Sorry if this seems a bit confusing. I didn't write a paper on it. I just kind of designed it over a few iterations until I got everything the way I wanted it. There is some logic behind all this, but it's hard to explain without a lot of pictures and text.

One final advantage of this system is it supports change in data fields at different levels of LOD. The idea is so you can add details to terrain as you zoom in. One problem with voxels is that you might have an underground cave relatively close to the surface. It might be such that one voxel corner is in the cave, and the next one up is above the ground at some lower level of resolution. This would create a terrain anomaly that won't be fixed until you zoom in.

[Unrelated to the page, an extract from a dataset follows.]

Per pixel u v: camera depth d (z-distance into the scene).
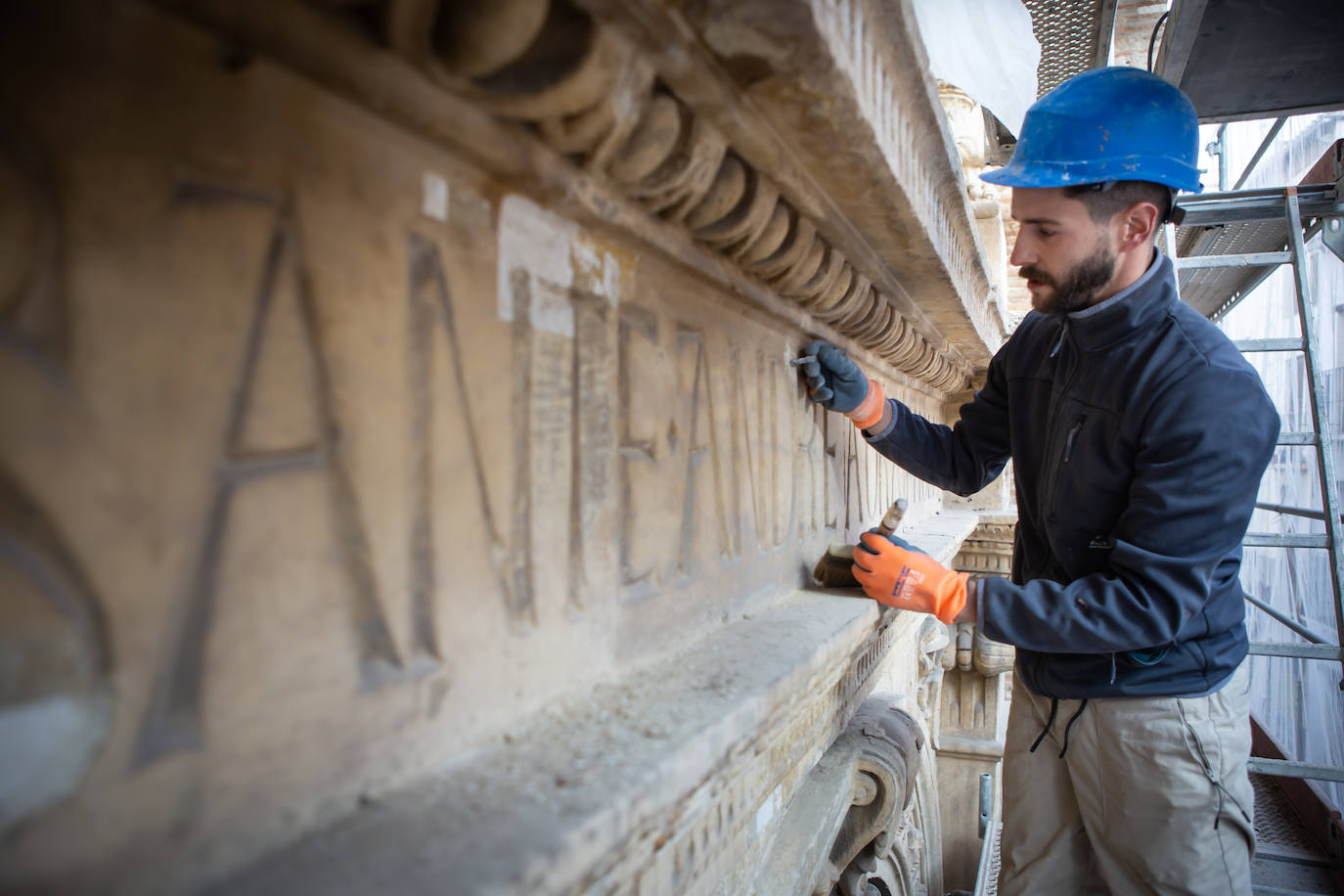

My solution is to only add the cave function as you zoom in so it doesn't mess up your terrain when you are looking at it from a distance. The tricky part is again the LOD transitions. A voxel corner on the boundary of a chunk can be both in and out at the same time. We can define it as the lower resolution, but we need a way to solve the voxel transition properly when doing so. The “satuation code” system supports that also since it takes data and LOD level into account when doing the transition.

darrenc182 said:
is that video just showing the transition from one lod to another along the z axis?

there's no way to tell from that video how axis are used, but what is clear and based on the direction of the terrain motion is that if you had a game character walking from the blue half-res mesh to the white hi-res area that is what the player would see or experience;

the yellow transvoxels would be in front of him and would join both areas and fill holes as the player approaches the white hi-res mesh…

that's about it ?

Eric Lengyel said:

Having the lower LODs cover more physical volume than the higher LODs they contain can be a little problematic for some engines, and I've been considering changing my implementation so that each LOD covers the same volume.

In my experience that has negative effects for planetary scale stuff. The problem is if you zoom out, like say you are in orbit, you end up with a lot of tiny chunks with only a few triangles in them. The number of CPU calls to the GPU tends to kill your performance in that case. I think you need some sort of chunk resizing to keep things sane.